Revue Politique et Parlementaire – Les réussites de l’Union européenne ne se comptent plus et notre modèle européen fait l’objet d’admiration pour ne pas dire d’envie : un espace de liberté et de paix qui a permis d’oublier les guerres passées, un niveau de vie parmi les plus élevés du monde, un modèle social avancé, une politique environnementale raisonnable comme l’a confirmé la Cop 21, tout cela est à mettre au crédit de la construction européenne. Mais la fragilité de la zone euro – avec le risque de Grexit – la crise des réfugiés que l’on n’a pas su résoudre – sauf l’Allemagne – de manière digne et responsable, effaçant ainsi en quelque sorte Schengen, les résultats du référendum britannique marquent un essoufflement de l’UE que certains considèrent comme proche de l’implosion. Quelles sont les solutions et les voies que l’on peut indiquer pour restaurer la confiance dans l’Europe ?
Pierre Moscovici – La construction européenne a, c’est vrai, engrangé de nombreuses réussites. Les acquis de paix, de valeurs partagées, de monnaie unique et d’espace de libertés sont aujourd’hui garantis.
Mais les risques sont réels pour l’avenir du projet européen, après les résultats du référendum britannique notamment, et alors que les populismes s’étendent en Europe. Les interrogations et les attentes pour une Europe des résultats se font ressentir de plus en plus précisément.
L’Union à 27 devra donc redoubler d’efforts pour apporter des solutions et des réponses aux attentes des citoyens. L’Europe a encore beaucoup à leur offrir. Et je souhaite que l’Union soit vue à nouveau comme une opportunité, et non comme une menace ; comme une source de protection et d’espoir, pas comme une contrainte.
Le sommet de Bratislava, le 16 septembre, sera un rendez-vous crucial pour l’avenir de l’Union européenne. Des idées précises et novatrices devront être mises sur la table. Et j’attends de la France qu’elle soit au rendez-vous, et qu’elle monte au créneau européen.
RPP – Certains critiquent le « déficit démocratique » utilisé par les institutions européennes pour assurer la gouvernance et prendre les décisions qui s’imposent. Et de citer à l’appui le contournement du « non » français au référendum de 2005 qui a annihilé le vote des électeurs.

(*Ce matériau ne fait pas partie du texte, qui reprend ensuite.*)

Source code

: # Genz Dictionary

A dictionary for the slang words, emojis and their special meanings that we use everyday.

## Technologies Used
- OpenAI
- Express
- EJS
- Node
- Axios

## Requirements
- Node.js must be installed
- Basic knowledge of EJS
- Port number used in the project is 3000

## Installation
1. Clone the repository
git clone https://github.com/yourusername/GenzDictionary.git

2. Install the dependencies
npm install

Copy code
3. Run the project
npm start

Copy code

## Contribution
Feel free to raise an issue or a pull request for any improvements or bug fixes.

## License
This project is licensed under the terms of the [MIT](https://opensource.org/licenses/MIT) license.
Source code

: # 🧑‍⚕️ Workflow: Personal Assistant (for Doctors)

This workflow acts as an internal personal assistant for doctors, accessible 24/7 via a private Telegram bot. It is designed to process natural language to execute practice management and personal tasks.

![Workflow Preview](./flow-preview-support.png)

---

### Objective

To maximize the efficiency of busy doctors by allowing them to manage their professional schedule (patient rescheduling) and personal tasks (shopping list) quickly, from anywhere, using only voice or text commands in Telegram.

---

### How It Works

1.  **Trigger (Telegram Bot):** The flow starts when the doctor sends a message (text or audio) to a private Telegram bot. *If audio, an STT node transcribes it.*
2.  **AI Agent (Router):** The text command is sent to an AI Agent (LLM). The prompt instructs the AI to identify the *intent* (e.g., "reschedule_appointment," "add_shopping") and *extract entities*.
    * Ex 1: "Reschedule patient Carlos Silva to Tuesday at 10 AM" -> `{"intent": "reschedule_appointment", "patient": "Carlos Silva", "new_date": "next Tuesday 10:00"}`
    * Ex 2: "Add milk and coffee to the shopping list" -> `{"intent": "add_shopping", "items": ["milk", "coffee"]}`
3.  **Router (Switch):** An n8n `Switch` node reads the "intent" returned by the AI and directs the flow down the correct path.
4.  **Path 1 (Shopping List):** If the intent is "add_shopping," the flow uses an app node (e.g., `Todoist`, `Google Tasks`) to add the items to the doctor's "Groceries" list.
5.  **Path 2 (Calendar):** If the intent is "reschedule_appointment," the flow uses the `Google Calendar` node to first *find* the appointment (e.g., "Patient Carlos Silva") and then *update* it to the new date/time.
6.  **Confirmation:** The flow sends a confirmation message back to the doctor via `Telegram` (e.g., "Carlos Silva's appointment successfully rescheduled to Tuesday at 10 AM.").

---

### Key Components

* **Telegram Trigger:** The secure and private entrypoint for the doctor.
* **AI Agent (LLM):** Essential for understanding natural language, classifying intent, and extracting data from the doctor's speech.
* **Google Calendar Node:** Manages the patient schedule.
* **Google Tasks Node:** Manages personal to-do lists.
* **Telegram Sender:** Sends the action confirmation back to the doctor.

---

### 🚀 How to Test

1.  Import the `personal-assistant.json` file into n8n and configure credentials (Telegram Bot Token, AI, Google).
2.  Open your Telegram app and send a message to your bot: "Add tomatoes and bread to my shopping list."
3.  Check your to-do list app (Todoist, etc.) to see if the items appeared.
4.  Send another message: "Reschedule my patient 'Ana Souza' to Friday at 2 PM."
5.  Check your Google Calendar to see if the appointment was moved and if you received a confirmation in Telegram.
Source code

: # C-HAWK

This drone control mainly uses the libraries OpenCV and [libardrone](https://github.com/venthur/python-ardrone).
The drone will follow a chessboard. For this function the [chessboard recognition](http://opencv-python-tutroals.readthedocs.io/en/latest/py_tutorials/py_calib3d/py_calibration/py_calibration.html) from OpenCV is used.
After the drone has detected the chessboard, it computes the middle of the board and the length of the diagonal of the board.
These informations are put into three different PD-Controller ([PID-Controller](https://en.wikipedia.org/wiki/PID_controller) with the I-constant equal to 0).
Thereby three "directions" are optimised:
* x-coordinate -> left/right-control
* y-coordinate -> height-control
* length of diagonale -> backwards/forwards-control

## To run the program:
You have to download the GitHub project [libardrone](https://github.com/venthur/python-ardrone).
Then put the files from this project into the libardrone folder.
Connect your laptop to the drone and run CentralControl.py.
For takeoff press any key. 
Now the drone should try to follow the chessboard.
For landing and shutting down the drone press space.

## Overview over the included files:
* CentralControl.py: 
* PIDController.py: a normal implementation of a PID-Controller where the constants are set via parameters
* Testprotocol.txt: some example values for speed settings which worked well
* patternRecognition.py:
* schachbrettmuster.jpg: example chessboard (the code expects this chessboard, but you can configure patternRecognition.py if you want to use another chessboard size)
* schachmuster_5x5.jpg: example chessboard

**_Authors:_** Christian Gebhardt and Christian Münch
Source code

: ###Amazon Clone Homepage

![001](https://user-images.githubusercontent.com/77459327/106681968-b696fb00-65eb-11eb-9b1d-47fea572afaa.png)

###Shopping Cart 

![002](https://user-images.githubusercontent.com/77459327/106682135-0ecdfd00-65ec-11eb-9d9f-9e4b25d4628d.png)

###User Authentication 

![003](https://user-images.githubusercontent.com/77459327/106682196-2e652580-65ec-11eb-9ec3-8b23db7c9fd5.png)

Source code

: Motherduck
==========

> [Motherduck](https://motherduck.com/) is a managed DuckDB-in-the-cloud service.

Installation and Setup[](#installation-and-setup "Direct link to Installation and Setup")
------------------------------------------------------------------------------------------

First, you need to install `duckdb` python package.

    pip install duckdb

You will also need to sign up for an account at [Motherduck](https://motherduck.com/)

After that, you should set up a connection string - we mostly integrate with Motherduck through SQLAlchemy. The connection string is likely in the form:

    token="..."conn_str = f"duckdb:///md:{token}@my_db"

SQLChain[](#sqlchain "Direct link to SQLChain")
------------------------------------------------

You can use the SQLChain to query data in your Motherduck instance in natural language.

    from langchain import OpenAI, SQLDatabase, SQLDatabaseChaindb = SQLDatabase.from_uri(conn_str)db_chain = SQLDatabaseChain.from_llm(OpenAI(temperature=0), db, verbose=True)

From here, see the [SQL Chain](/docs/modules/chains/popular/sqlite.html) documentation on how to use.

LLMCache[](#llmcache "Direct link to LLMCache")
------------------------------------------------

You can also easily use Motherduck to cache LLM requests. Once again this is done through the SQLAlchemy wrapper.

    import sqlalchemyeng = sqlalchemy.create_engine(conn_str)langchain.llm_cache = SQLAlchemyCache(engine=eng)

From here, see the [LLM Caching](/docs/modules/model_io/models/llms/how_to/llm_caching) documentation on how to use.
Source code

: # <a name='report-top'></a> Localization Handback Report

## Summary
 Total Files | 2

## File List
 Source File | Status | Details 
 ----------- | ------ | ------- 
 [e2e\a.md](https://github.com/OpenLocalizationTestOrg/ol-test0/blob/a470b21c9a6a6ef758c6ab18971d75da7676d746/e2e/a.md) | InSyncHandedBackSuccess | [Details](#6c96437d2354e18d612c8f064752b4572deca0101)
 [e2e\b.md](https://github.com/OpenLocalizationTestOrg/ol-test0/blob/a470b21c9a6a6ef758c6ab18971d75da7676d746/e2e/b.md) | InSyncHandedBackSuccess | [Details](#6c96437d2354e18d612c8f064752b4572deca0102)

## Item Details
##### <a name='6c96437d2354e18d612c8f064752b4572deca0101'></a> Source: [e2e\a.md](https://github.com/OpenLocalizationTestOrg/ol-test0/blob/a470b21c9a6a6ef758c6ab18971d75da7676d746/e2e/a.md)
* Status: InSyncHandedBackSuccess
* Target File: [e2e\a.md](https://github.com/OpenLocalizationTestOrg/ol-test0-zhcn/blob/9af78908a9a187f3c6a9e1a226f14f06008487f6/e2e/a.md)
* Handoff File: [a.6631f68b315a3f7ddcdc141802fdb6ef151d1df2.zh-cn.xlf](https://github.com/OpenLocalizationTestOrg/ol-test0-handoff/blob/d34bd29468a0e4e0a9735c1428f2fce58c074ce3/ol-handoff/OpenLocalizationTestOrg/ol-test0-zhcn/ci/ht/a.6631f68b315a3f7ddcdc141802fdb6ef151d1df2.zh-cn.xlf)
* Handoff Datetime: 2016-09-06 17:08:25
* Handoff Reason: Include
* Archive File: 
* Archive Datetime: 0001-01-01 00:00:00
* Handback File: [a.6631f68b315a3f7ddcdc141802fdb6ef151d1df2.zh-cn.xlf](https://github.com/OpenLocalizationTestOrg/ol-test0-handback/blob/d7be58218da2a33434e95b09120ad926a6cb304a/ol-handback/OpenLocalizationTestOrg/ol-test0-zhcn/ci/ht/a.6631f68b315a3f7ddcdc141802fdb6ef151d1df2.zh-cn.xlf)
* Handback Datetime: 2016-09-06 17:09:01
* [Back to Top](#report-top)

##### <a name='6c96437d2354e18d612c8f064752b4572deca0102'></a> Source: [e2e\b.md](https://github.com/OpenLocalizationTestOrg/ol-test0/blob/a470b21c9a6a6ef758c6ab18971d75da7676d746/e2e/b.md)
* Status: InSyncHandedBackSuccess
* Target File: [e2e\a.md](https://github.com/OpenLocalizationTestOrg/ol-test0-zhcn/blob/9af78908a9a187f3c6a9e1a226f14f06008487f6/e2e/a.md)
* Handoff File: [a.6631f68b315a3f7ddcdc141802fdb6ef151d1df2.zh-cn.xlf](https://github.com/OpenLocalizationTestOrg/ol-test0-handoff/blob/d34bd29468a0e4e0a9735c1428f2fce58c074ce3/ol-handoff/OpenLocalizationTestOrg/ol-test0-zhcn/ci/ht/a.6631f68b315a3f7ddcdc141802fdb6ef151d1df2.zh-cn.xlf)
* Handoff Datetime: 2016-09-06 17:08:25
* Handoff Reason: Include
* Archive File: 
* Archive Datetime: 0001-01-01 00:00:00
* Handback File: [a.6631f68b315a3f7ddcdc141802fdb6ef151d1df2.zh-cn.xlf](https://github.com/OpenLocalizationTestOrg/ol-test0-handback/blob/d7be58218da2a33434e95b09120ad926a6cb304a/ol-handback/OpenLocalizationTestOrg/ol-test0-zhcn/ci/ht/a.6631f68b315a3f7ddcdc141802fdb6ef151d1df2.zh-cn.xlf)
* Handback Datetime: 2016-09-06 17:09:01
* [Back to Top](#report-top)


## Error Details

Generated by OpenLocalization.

Comment insuffler plus de démocratie dans les institutions européennes ? Comment les faire évoluer ?
Pierre Moscovici – J’entends les critiques d’un déficit démocratique des institutions européennes, elles sont en partie compréhensibles. Car les citoyens européens ont le sentiment de ne pas être associés ni assez informés des décisions prises à Bruxelles. Ils ont le sentiment que la gouvernance européenne se fait sans eux, de manière lointaine et technocratique. Nous devons répondre à ces critiques, car c’est l’adhésion même au projet européen qui est ici en jeu.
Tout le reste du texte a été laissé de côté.